The results of the analyses were surprising: “There was indeed a lot of RNA editing going on, but not in areas that we believe to be of interest,” says Rajewsky. The most interesting discovery was in fact the dramatic expansion of a well-known group of RNA genes, microRNAs.
42 new miRNA families in all, predominantly in the brain, were shown to be present in neural tissue. The team comes to the conclusion that these genes were obviously advantageous to the animals and are thus functionally significant because they were conserved throughout cephalopod evolution.
Rajewsky has spent more than 20 years studying miRNAs. These genes encode short RNA fragments that bind to messenger RNA and regulate protein synthesis instead of being translated into messenger RNAs that carry the instructions for protein synthesis in the cell. Another indication that these novel miRNAs are functionally significant is the conservation of these binding sites throughout cephalopod evolution.
New microRNA families
“This is the third-largest expansion of microRNA families in the animal world, and the largest outside of vertebrates,” says lead author Grygoriy Zolotarov, MD, a Ukrainian scientist who interned in Rajewsky’s lab at MDC-BIMSB while finishing medical school in Prague, and later.
“To give you an idea of the scale, oysters, which are also mollusks, have acquired just five new microRNA families since the last ancestors they shared with octopuses while the octopuses have acquired 90.”

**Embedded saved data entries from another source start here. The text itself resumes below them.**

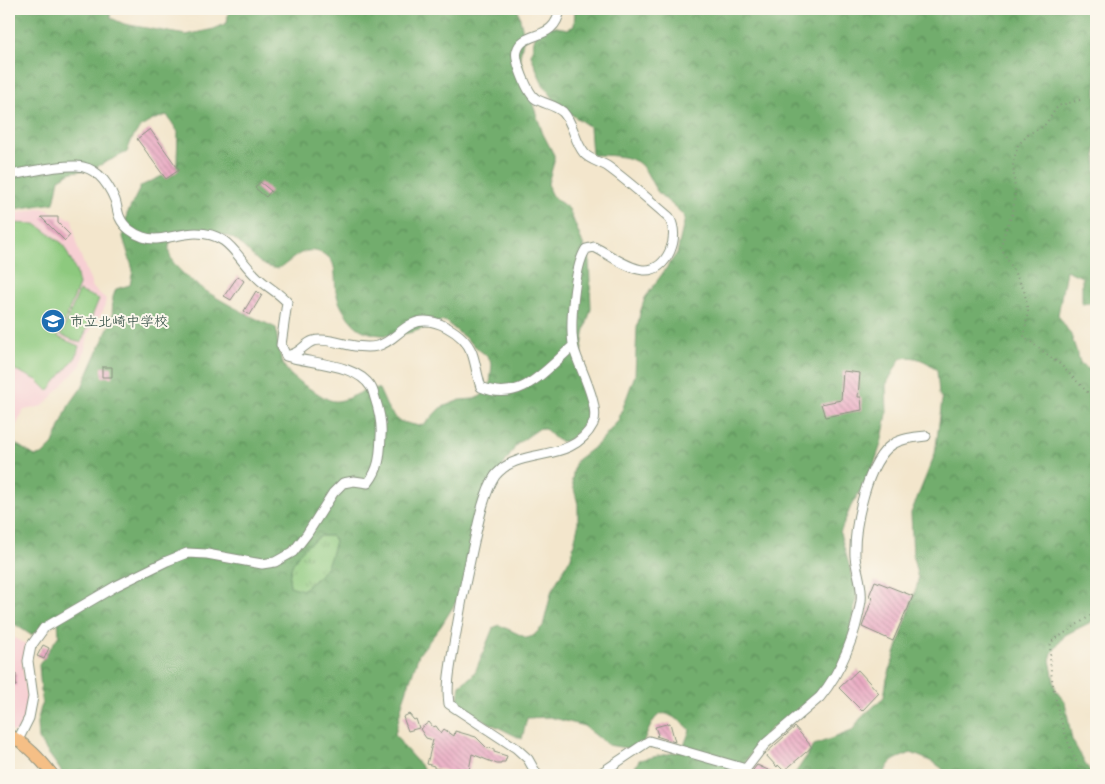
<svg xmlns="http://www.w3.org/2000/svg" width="1105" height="784" font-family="'Architects Daughter','Klee One',sans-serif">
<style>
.built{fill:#f7cfd3}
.grass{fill:url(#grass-tufts);stroke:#568359}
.forest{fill:url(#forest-crowns);stroke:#487550;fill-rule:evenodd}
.garden{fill:#8dc97e;stroke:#568359}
.building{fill:url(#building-back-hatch)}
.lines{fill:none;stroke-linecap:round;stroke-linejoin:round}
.minor-casing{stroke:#899280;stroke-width:11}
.major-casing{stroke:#899280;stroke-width:13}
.path{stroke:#899280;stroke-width:2;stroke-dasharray:1 4;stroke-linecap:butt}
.minor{stroke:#fff;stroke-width:9}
.major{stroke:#f5bf86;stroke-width:11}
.labels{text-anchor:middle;stroke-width:4;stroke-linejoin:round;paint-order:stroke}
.poi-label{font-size:14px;fill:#1f3d34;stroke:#fbf7ec;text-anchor:start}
</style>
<defs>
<pattern id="grass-tufts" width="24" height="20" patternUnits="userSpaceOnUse" patternTransform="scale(1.25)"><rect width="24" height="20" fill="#8dc97e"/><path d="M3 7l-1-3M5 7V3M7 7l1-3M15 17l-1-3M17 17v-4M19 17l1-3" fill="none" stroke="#73a468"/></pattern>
<pattern id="forest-crowns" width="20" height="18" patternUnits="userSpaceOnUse" patternTransform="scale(1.25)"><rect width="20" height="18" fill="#72ad6d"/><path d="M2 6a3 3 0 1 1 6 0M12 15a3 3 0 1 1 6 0" fill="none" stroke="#5d8e5a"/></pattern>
<pattern id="building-back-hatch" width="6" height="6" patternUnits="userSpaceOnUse" patternTransform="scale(1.25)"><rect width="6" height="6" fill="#ebacc4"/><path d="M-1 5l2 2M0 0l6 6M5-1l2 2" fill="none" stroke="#be8da0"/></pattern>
</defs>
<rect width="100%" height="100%" fill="#fbf7ec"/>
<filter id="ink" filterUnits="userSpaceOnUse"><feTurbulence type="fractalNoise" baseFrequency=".02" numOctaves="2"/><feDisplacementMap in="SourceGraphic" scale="10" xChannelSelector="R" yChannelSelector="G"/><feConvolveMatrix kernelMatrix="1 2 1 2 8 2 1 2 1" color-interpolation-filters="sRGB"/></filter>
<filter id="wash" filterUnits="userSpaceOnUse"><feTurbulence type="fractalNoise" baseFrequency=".0096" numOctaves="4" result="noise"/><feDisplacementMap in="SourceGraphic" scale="20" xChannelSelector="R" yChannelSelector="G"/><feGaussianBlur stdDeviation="1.12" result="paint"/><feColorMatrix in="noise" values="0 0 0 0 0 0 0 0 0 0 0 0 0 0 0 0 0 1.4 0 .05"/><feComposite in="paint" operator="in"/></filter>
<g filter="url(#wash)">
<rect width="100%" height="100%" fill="#f3e6cc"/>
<path class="built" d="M42,208l30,11 6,30 15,39 13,11 -2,10 -15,24 -8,32 -38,41 -19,4 -15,30v-225z
M9,635l17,9 -4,18 5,40 -3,17 -8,14 -7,-4z"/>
<path class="grass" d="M321,536h11l3,5c-8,30 -9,30 -33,49l-12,-4c-4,-22 12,-39 31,-50z"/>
<path class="forest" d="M9,9h100l2,9 13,6 62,11 28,-6 13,-6 2,-14h287l2,1 6,26 -4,20 6,28 17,50 11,21v7l-6,21 1,7 3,6 17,13 20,50 2,50 -7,24 -5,37 10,46c-7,9 -20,33 -33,23 -7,-5 -7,-10 -16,-11l-23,16 -27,42 -29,108 -20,32 -22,28 -16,47 -8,33 8,12 26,29h-365l-26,-36 -1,-16 5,-20 -3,-38 20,-30 -1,-15 -27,15 -18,-12v-22l-4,-9v-139l5,-10 21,13 7,-1 11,-11 15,-37 14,-20 30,-68 1,-22 3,-8 14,-4 3,-15 -10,-33 4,-23 14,-28 34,-16 2,-7 1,-31 -11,-17c-24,8 -32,13 -40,37l-35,17 -20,3 -13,7 -5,24 -45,7zM189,231c10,1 38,3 45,8 14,9 22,26 39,29 16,3 26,-30 54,-12 12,8 6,27 10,39 2,11 14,29 23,34 5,3 17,6 22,6 11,1 24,-1 34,-4 10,-3 18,-9 29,-10l44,37 3,6 -2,21 -9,11 -7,3 -14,1 -20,8 -14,15 -7,3 -21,-5 -10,-12 -9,-20c-14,-2 -26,10 -41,12 -8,1 -14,-4 -21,-8 -35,-20 -37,-27 -41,-65 -21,-10 -119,-53 -106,-85 3,-6 13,-9 19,-12zM321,536h11l2,2 1,3c-8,30 -9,30 -33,49l-12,-4c-4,-22 12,-39 31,-50z
M575,9h521v293l-14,2v-27l-16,-7 -8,45 13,20 10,30 15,8v243l-5,6 -26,13 -13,18 -2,7 6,31 9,11 7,38 20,35h-144c-9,-12 -22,-16 -37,-22 -14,6 -22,6 -27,22h-90l20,-30 38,-14 8,-12 24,-22 3,-18 30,-93 1,-7 -5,-22 -2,-44 24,-59 7,-54 -3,-6 -2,-24c-10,-9 -24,-16 -37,-11l-14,26 1,29 -6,30 -10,29 -20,33 -11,27 17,60 -9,52 -12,28 -40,41 -18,9 -12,10 -19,26 -8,16h-108l8,-15 43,-9 8,-21c-5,-7 -11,-10 -19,-14 -19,-12 -23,24 -33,34l-30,-5 -24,-19 -34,-9 -23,1 -5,21 -65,-32 3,-22 12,-9 4,-6 17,-42 6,-3 28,13 6,-2 10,-10 9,-36 19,-33 7,-31v-22l-6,-23 2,-14 3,-7 20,-15 21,-24 17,-46 2,-47 3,-15 5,-15 32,-45 8,-35c-7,-11 -20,-17 -28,-27 -6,-8 -9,-19 -16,-26 -9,-10 -36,-10 -49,-10l-2,-28 -31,-21 -17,-23 -11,-28 5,-24 4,-7 28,5 6,-3z"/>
<path class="garden" d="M9,223l27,1 27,20 13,27 3,14 -21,52 21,9 -3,11 -28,34 -11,-11 -28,-13z
M79,291l20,8 -18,44 -20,-8z"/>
<g id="blocks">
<path class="building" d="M150,129l29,41 -13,9 -29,-40z
M260,182l11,9 -5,6 -11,-9z
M41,217h17v6l12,12 -5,6z
M238,276l6,5 -13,19 -7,-4z
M256,291l6,4 -12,20 -6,-4z
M102,367h10v10h-10z
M843,371l17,2 -2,24h3l1,13 -37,7 -4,-13 20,-4z
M875,581l38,15 -6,15h-1l-13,30 -31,-14 11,-30 -4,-1z
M43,645l6,3 -5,11 -7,-3z
M858,670l21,23 -17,18 -23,-23z
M9,674h7v12h-7z
M409,714l5,6 2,-1 3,9 -11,3 -5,-14z
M429,722l4,5 3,-1 5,7 3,-4 10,7 1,-5 21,6 11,11 7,1v3l13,4 -2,6h-4v2h-4l-25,-10 -3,16h-2l-1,5 -32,-7v-2l-7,-2 6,-24 -7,-2 -6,-9z
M670,723l5,19 -19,-6 2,-1 -3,-8z
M795,727l17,20 -28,24 -6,-6 -1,2 -12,-13z
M757,765l22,10h-30z"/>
</g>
</g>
<g filter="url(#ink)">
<use href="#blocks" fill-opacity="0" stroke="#899280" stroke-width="1"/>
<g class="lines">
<g class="minor-casing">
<path id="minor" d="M9,175c21,-3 46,-10 68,-9 19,1 31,17 38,34 2,5 2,12 5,18 4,9 14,16 23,19 16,6 36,-4 53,-4 35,0 39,24 62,45 9,9 20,14 29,24l-6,43 5,11c25,8 70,7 85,31 2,3 3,8 4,11 4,12 7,25 6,38 -1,19 -1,32 -13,47l-14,-2 -11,2 -10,10 -26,41 -14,18 -18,10 -13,2 -55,-10 -20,-1 -20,8 -51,25 -72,42 -13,18 -3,15 5,36 -4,21 -11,22
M286,356c4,-1 8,-2 11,-4 5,-3 10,-9 16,-11 16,-5 43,10 64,5 14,-3 23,-17 35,-22 21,-10 52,9 60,29 4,11 5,23 9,34 40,17 64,-17 92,-41
M537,775l-9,-16 -12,-11 -67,-44c-3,-20 2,-40 5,-60 5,-31 11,-62 18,-93 5,-22 11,-57 23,-75 2,-3 6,-6 8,-8 26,-19 71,-7 90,-44 8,-17 -14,-57 -19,-75 -5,-21 0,-82 12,-100l8,-2c25,12 58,43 76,4 5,-12 5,-23 -1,-34 -19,-16 -42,-37 -62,-51 -7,-4 -19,-7 -23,-13 -10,-12 -10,-29 -21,-41 -8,-7 -18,-8 -27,-13 -8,-5 -22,-39 -19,-48 6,-22 38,-8 43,-42
M598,775l51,-34 97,28
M741,775l24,-31 55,-47c21,-25 36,-63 41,-96 2,-16 -5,-30 -6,-45 -1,-30 12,-96 38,-112 9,-6 23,-7 33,-8"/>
</g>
<g class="major-casing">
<path id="major" d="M9,735c18,9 32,25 44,40"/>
</g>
<path class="path" d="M1080,100l-22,6 -14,20 -14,7 -12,12 -5,18 2,29 -2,21 -8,18 -4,17 23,42 4,21 -4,26 37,28 35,36
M1083,775c-18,-32 -37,-96 -32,-133l39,-26 6,-15"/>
<use href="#minor" class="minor"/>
<use href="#major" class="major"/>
</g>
</g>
<defs>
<g id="school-disc" transform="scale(1.25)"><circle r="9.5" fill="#1f6fb2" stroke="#fbf7ec"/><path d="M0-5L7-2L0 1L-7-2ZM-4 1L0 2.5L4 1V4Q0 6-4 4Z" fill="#fff"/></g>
</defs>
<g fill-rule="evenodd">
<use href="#school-disc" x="53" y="321"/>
</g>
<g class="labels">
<g class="poi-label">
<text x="70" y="326">市立北崎中学校</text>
</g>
</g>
<rect width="1105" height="784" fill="none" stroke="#fbf7ec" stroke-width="30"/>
</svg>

Oysters, adds Zolotarov, aren’t exactly known for their intelligence.
Rajewsky’s fascination with octopuses began years ago, during an evening visit to the Monterey Bay Aquarium in California. “I saw this creature sitting on the bottom of the tank and we spent several minutes so I thought looking at each other.” He says that looking at an octopus is very different to looking at a fish: “It’s not very scientific, but their eyes do exude a sense of intelligence.” Octopuses have similarly complex “camera” eyes to humans.
From an evolutionary perspective, octopuses are unique among invertebrates. They possess a core neurological system as well as a peripheral nervous system that can function independently. Even if an octopus loses one of its tentacles, the remaining tentacle is still mobile and touch-sensitive.

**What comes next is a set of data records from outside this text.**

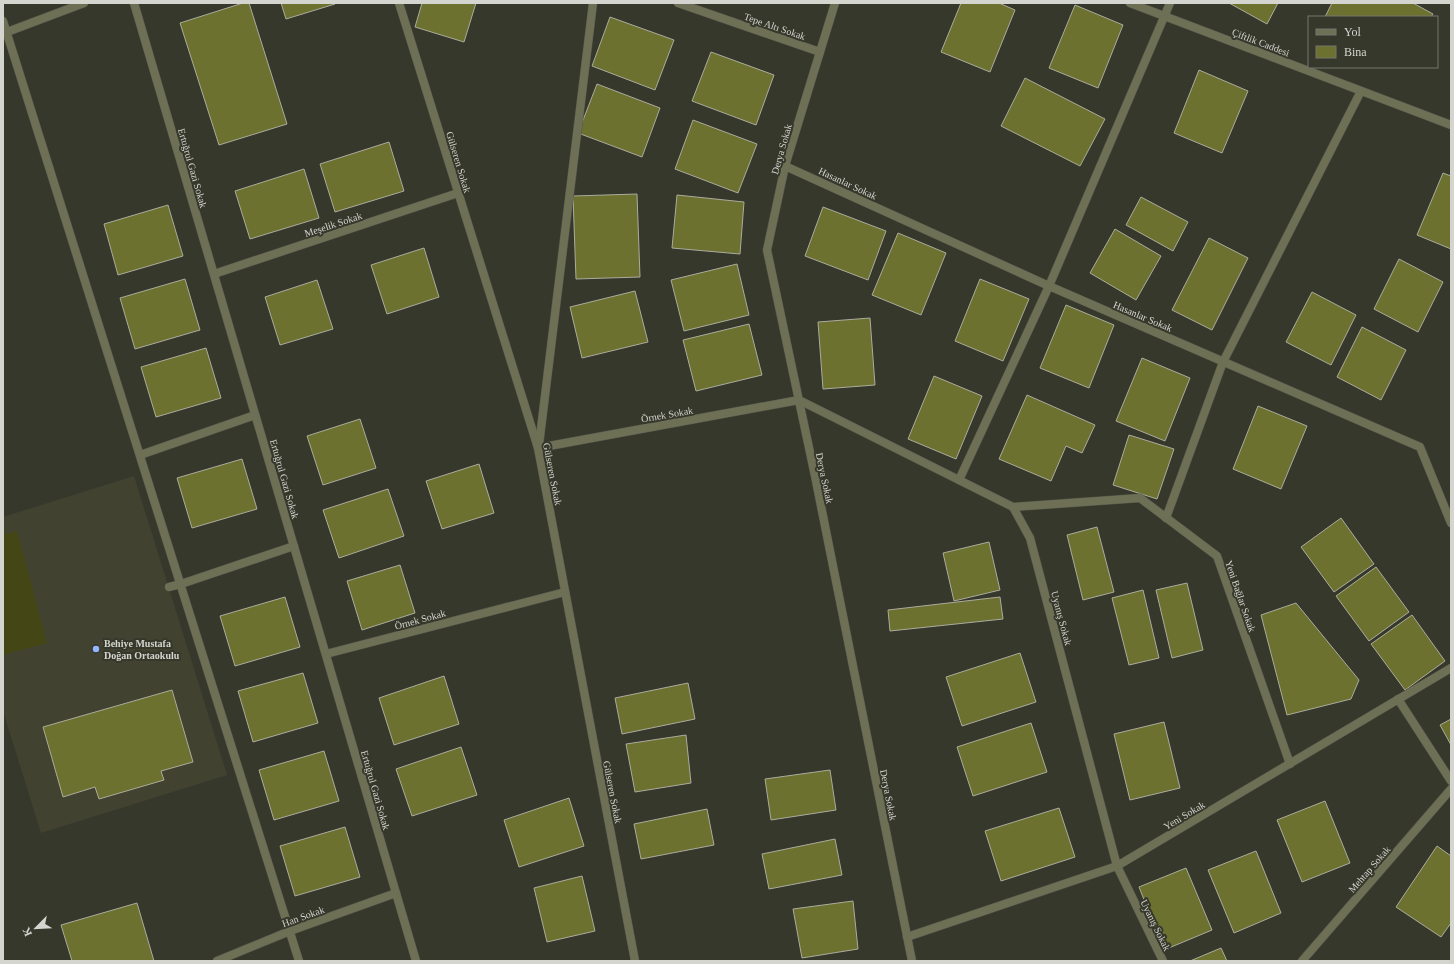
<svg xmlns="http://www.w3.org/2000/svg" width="1454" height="964" viewBox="0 0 1454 964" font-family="'Times New Roman',serif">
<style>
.built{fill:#414230}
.garden{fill:#444715}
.building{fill:#6d712f;stroke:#abac9e}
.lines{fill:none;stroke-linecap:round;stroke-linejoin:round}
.service-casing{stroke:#535449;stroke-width:9}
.minor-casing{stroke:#535449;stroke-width:9}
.service{stroke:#6d7055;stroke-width:8}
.minor{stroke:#6d7055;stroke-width:8}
.poi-dot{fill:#92b7fd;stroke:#37382c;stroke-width:1.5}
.labels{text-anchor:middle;stroke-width:4;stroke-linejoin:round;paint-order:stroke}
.street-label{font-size:10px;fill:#d4d5ce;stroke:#37382c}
.poi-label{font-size:10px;font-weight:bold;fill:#d4d5ce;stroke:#37382c;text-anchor:start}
</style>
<rect width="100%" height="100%" fill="#37382c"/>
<!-- built -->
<polygon class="built" points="134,476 227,775 41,833 3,711 3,517"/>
<!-- garden -->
<polygon class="garden" points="17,531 47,643 3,655 3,535"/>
<!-- building -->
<g class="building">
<polygon points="243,3 249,3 287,124 219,145 180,23"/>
<polygon points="281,3 335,3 335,4 286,19"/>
<polygon points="422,3 476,3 464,42 415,27"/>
<polygon points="961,3 999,3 1015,10 990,72 941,52"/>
<polygon points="1229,3 1278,3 1267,24"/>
<polygon points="1332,3 1413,3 1433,14 1431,17 1325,17"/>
<polygon points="1075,5 1123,25 1098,88 1049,68"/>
<polygon points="610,17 674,40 655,90 592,66"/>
<polygon points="711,52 774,75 756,125 692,101"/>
<polygon points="1199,70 1248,91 1222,153 1174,133"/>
<polygon points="1025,78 1105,119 1080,166 1001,126"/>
<polygon points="597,84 660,108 642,157 578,133"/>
<polygon points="693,120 757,144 738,193 675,169"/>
<polygon points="389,142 404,191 335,212 320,164"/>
<polygon points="304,169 319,218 250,239 235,191"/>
<polygon points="1443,173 1451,176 1451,249 1417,235"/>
<polygon points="637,194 640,277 576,279 573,196"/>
<polygon points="677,195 744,202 740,254 672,248"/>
<polygon points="1141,197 1188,222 1173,251 1126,225"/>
<polygon points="168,205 183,256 118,275 104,224"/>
<polygon points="823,207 886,231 868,280 805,256"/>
<polygon points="1115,229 1161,256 1136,300 1090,273"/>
<polygon points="898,233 946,253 921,315 872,295"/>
<polygon points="1209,238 1248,258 1212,330 1172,310"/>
<polygon points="424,248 439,297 387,314 371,265"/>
<polygon points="1399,259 1443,282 1418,332 1374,309"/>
<polygon points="737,264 749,315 684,331 671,280"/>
<polygon points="185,279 200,330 135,349 120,298"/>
<polygon points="980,279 1029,299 1003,361 955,341"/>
<polygon points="317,280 333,329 280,345 265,297"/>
<polygon points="635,291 648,342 582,358 570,307"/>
<polygon points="1312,292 1356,315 1331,365 1286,342"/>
<polygon points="1066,305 1114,325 1089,388 1040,368"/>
<polygon points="870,318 875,385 823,389 818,322"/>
<polygon points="749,324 762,375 696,391 683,340"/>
<polygon points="1362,327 1406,350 1381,400 1337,377"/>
<polygon points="206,348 221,398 156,417 141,367"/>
<polygon points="1142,358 1190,378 1165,441 1116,421"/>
<polygon points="934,376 982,396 956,459 908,439"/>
<polygon points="1027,395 1095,425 1082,453 1066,446 1051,481 999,459"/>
<polygon points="1258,406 1307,426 1281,489 1233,469"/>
<polygon points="360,419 376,468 323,485 307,436"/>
<polygon points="1129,435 1174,449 1157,499 1113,485"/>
<polygon points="242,459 257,509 192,528 177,478"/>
<polygon points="479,464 494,513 442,529 426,481"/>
<polygon points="388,489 404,536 339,558 323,510"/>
<polygon points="1341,518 1374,564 1334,592 1301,547"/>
<polygon points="1097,527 1114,592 1083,600 1067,535"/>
<polygon points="989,542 1000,590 954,601 943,553"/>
<polygon points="400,565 415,613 362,630 347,581"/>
<polygon points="1376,567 1409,612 1369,641 1336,596"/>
<polygon points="1187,583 1203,650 1172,658 1156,590"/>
<polygon points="1143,590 1159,658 1129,665 1112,598"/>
<polygon points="285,597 300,647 235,666 220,616"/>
<polygon points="1000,597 1003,619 890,631 888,610"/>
<polygon points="1296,603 1359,680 1351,699 1287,715 1261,615"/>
<polygon points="1412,615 1445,661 1405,690 1371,644"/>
<polygon points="1020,653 1036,702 962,726 946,677"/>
<polygon points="303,673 318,723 253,742 238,691"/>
<polygon points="444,676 459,724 394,745 379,698"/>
<polygon points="688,683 695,719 622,734 615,698"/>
<polygon points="172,690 193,762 161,771 164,780 99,799 95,787 63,797 43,727"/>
<polygon points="1451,719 1451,745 1440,725"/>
<polygon points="1164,722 1180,788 1130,800 1114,734"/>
<polygon points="1031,723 1047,772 973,796 957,747"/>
<polygon points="686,735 691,783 635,792 626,744"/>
<polygon points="461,747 477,795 412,816 396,769"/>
<polygon points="324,751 339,801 274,820 259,770"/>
<polygon points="830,770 836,810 771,820 765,779"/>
<polygon points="569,798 584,846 519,867 504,820"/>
<polygon points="1325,801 1350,863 1302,882 1277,820"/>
<polygon points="1059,808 1075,857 1001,881 985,831"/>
<polygon points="707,809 714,845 641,859 634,824"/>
<polygon points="345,827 360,877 295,896 280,846"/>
<polygon points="835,839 842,875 769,889 762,854"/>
<polygon points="1437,846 1451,856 1451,923 1441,937 1396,907"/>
<polygon points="1256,851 1281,913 1234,933 1208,870"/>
<polygon points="1186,868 1212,930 1164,950 1139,887"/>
<polygon points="582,876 595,931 547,942 534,888"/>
<polygon points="853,901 858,949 802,958 793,909"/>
<polygon points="137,903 154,961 72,961 61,925"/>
<polygon points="1221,948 1227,961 1190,961"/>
</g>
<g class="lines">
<defs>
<polyline id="service" points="169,587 181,584"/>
<g id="minor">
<polyline points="134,3 416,961"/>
<polyline points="399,3 538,448 635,961"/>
<polyline points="678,3 820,52"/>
<polyline points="835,3 785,166 767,250 815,476 912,961"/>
<polyline points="1130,3 1451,125"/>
<polyline points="3,21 299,961"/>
<polyline points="7,32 84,3"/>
<polyline points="785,166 1049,286 1420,447 1451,523"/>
<polyline points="214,274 458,193"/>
<polyline points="539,445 593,3"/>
<polyline points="538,448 799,400 1013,507 1030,538 1117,866 1163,961"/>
<polyline points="140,455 255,415"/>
<polyline points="959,480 1049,286 1170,3"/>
<polyline points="1013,507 1140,498 1217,556 1290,764"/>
<polyline points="1166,518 1223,362 1361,91"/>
<polyline points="181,584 294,546"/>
<polyline points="326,654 565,592"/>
<polyline points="1398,699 1451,781"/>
<polyline points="907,937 1117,866 1451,668"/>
<polyline points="217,961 290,931 396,893"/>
<polyline points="1302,961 1451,789"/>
</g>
</defs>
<!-- service casing -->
<use href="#service" class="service-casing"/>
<!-- minor casing -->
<use href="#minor" class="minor-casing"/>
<!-- service -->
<use href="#service" class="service"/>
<!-- minor -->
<use href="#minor" class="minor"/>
</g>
<!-- markers -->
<circle class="poi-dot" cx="96" cy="649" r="4"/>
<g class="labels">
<!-- street labels -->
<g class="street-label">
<text transform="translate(775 26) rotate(19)" y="4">Tepe Altı Sokak</text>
<text transform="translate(1261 42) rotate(21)" y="4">Çiftlik Caddesi</text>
<text transform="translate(781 149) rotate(-74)" y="4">Derya Sokak</text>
<text transform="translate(459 162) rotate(73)" y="4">Gülseren Sokak</text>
<text transform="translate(193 168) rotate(74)" y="4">Ertuğrul Gazi Sokak</text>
<text transform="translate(848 183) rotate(25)" y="4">Hasanlar Sokak</text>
<text transform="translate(333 224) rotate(-18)" y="4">Meşelik Sokak</text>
<text transform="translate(1143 316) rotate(23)" y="4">Hasanlar Sokak</text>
<text transform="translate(667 414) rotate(-10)" y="4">Örnek Sokak</text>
<text transform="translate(553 474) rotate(79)" y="4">Gülseren Sokak</text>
<text transform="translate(825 478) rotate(78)" y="4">Derya Sokak</text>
<text transform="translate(285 479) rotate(74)" y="4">Ertuğrul Gazi Sokak</text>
<text transform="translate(1241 596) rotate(71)" y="4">Yeni Bağlar Sokak</text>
<text transform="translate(1062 618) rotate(75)" y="4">Uyanış Sokak</text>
<text transform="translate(420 619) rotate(-15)" y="4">Örnek Sokak</text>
<text transform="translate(376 790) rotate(74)" y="4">Ertuğrul Gazi Sokak</text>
<text transform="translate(613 792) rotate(79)" y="4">Gülseren Sokak</text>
<text transform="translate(889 795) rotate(79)" y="4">Derya Sokak</text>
<text transform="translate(1184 815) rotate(-31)" y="4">Yeni Sokak</text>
<text transform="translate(1369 869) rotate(-49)" y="4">Mehtap Sokak</text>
<text transform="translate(303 916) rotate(-20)" y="4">Han Sokak</text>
<text transform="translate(1156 925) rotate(64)" y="4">Uyanış Sokak</text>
</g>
<!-- poi labels -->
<g class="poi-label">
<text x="104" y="647">Behiye Mustafa<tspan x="104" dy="12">Doğan Ortaokulu</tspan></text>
</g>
</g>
<!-- border -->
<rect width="1454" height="964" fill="none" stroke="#d4d5ce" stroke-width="8"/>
<!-- legend -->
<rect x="1308" y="16" width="130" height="52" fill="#37382c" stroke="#76776d"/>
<rect x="1316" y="29" width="20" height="6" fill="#6d7055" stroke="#76776d"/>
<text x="1344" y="36" font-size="12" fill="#d4d5ce">Yol</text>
<rect x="1316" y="46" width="20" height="12" fill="#6d712f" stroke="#76776d"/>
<text x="1344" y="56" font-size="12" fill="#d4d5ce">Bina</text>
<!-- north arrow -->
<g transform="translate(36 928) rotate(246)" stroke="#37382c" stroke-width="3" paint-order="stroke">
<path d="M0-3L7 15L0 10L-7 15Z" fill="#d4d5ce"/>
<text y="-6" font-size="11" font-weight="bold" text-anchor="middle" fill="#d4d5ce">K</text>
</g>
</svg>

The fact that octopuses utilize their limbs very specifically as tools to open shells, for example, may be the reason why they are the only animals to have evolved such complex brain functions.
Octopuses also show other signs of intelligence: They have a strong memory and are quite interested. They are able to identify persons and even prefer some over others. Due to the fact that they alter their skin’s structure and color as they sleep, researchers now speculate that they even dream.
Alien-like creatures
“They say if you want to meet an alien, go diving and make friends with an octopus,” says Rajewsky. He’s now planning to join forces with other octopus researchers to form a European network that will allow greater exchange between the scientists. Rajewsky claims that despite the tiny size of the group right now, interest in octopuses is rising across the board, especially among behavioral scientists.
He claims that studying an intelligence that evolved wholly independently of our own is fascinating. But it’s not easy: “If you do tests with them using small snacks as rewards, they soon lose interest. At least, that’s what my colleagues tell me,” says Rajewsky.
“Since octopuses aren’t typical model organisms, our molecular-biological tools were very limited,” says Zolotarov. “So we don’t yet know exactly which types of cell express the new microRNAs.”
Rajewsky’s team are now planning to apply a technique, developed in Rajewsky’s lab, which will make the cells in octopus tissue visible at a molecular level.